7 Es gibt im vorliegenden Fall, in dem "civil-rights" zu beurteilen sind und eine Beschäftigung des Erstmitbeteiligten in persönlicher Abhängigkeit konkret bestritten worden ist, keinen Hinweis darauf, dass von vornherein angenommen werden könnte, die Durchführung der beantragten mündlichen Verhandlung werde nichts zur Klärung der Rechtssache beitragen. Es gehört gerade im Fall zu klärender bzw. widersprechender prozessrelevanter Behauptungen zu den grundlegenden Pflichten des Verwaltungsgerichtes, dem auch im § 25 VwGVG verankerten Unmittelbarkeitsprinzip Rechnung zu tragen, um sich als Gericht einen persönlichen Eindruck von der Glaubwürdigkeit von Zeugen bzw. Parteien zu verschaffen und insbesondere darauf seine Beweiswürdigung zu gründen. Ist eine Verhandlung nach Art. 6 EMRK geboten, dann ist eine Prüfung der Relevanz des Verfahrensmangels der Unterlassung einer solchen Verhandlung nicht durchzuführen (vgl. VwGH 14.6.2017, Ra 2017/08/0009, mwN).

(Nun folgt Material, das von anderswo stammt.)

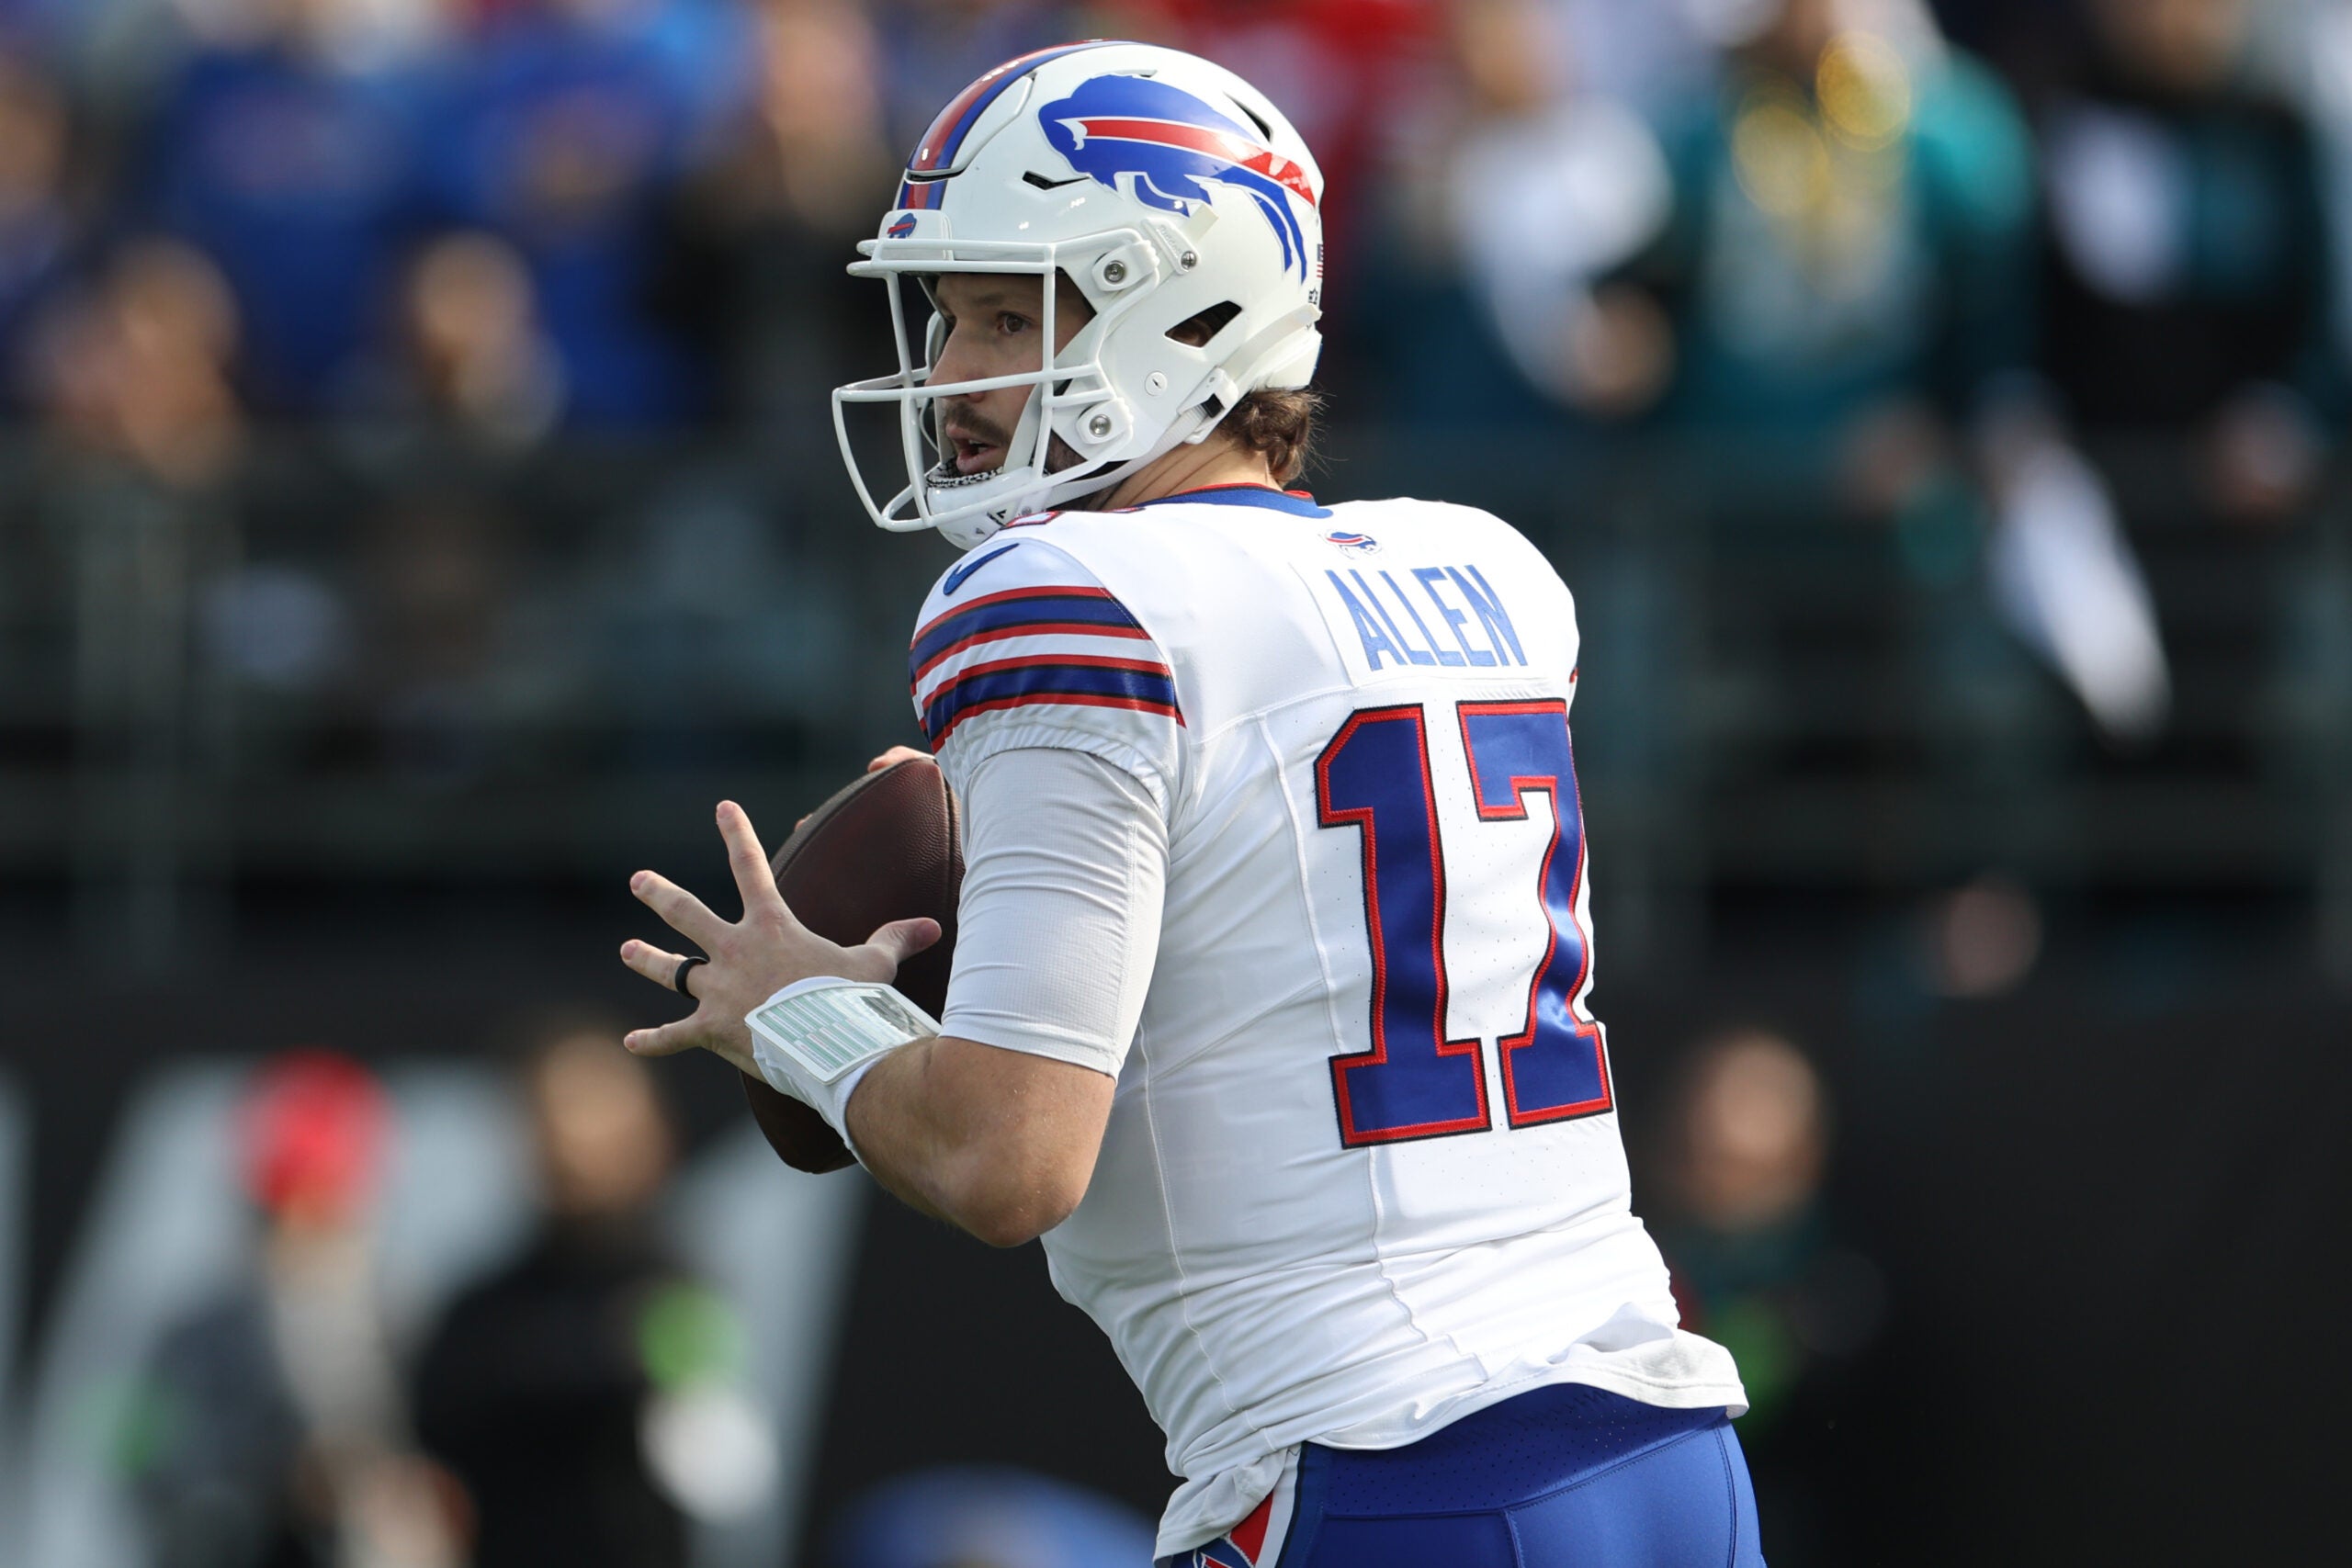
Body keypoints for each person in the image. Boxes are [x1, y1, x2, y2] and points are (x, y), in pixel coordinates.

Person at [618, 40, 1762, 1566]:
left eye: (1012, 314)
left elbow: (1011, 1161)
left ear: (1189, 307)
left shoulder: (1058, 598)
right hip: (1666, 1456)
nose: (956, 374)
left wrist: (805, 1019)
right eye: (950, 314)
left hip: (1383, 1474)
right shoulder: (1480, 570)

8 Da die Unterlassung der Durchführung einer mündlichen Verhandlung auf einer Verkennung der Vorgaben des § 24 VwGVG beruhte, war das angefochtene Erkenntnis wegen Rechtswidrigkeit infolge Verletzung von Verfahrensvorschriften gemäß § 42 Abs. 2 Z 3 lit. c VwGG aufzuheben.

9 Die Zuerkennung von Aufwandersatz beruht auf den §§ 47 ff VwGG iVm der VwGH-Aufwandersatzverordnung 2014.